TRIBUNNEWS.COM - Koordinator Staf Khusus Presiden, Ari Dwipayana menilai pernyataan Presiden Joko Widodo (Jokowi) banyak disalahartikan oleh sejumlah pihak.
Presiden Jokowi menyebut seorang menteri dan kepala negara boleh memihak dan berkampanye di Pilpres 2024 asalkan mengikuti aturan dan tak menggunakan fasilitas negara.
"Pernyataan Bapak Presiden di Halim, Rabu (24/1/2024), telah banyak disalahartikan," kata Ari, Kamis (25/1/2024).
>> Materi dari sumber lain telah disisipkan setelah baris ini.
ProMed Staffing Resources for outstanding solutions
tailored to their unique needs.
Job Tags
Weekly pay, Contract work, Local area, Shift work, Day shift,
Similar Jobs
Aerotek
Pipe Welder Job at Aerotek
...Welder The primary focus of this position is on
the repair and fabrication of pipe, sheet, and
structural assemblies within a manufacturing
Ari mengatakan, apa yang disampaikan Jokowi saait itu merespons terkait menteri yang ikut serta dalam tim sukses.
Namun, pernyataan itu justru disalahartikan dan menuai reaksi publik.
"Apa yang disampaikan oleh Presiden dalam konteks menjawab pertanyaan media tentang Menteri yang ikut tim sukses," katanya.
Ari pun menjelaskan bahwa Presiden memang diperbolehkan kampanye.
Apa yang disampaikan Jokowi, kata Ari, sudah sesuai dengan peraturan di Undang-Undang Nomor 7 Tahun 2017 tentang Pemilu.
Dalam beleid tersebut dijelaskan, kampanye Pemilu boleh mengikutsertakan presiden, wakil presiden dan menteri hingga kepala dan wakil kepala daerah.
"Artinya, presiden boleh berkampanye. Ini jelas ditegaskan dalam UU (Pemilu)," ujarnya.
Ari menegaskan bahwa apa yang disampaikan Jokowi itu bukan lah hal yang baru.
Baca juga: Jokowi Sebut Presiden Boleh Memihak, Maruf Amin: Aturannya Boleh, Urusan Publik Setuju atau Tidak
Ia mencontohkan beberapa presiden sebelumnya yang juga turut berkampanye.
"Presiden-presiden sebelumnya, mulai presiden ke-5 dan ke-6, yang juga memiliki preferensi politik yang jelas, dengan partai politik yang didukungnya, dan ikut berkampanye untuk memenangkan partai yang didukungnya," ucap Ari.
Meski demikian, Ari menegaskan, ada syarat bagi presiden hingga wakil kepala daerah jika berkampanye, yakni tak boleh menggunakan fasilitas negara.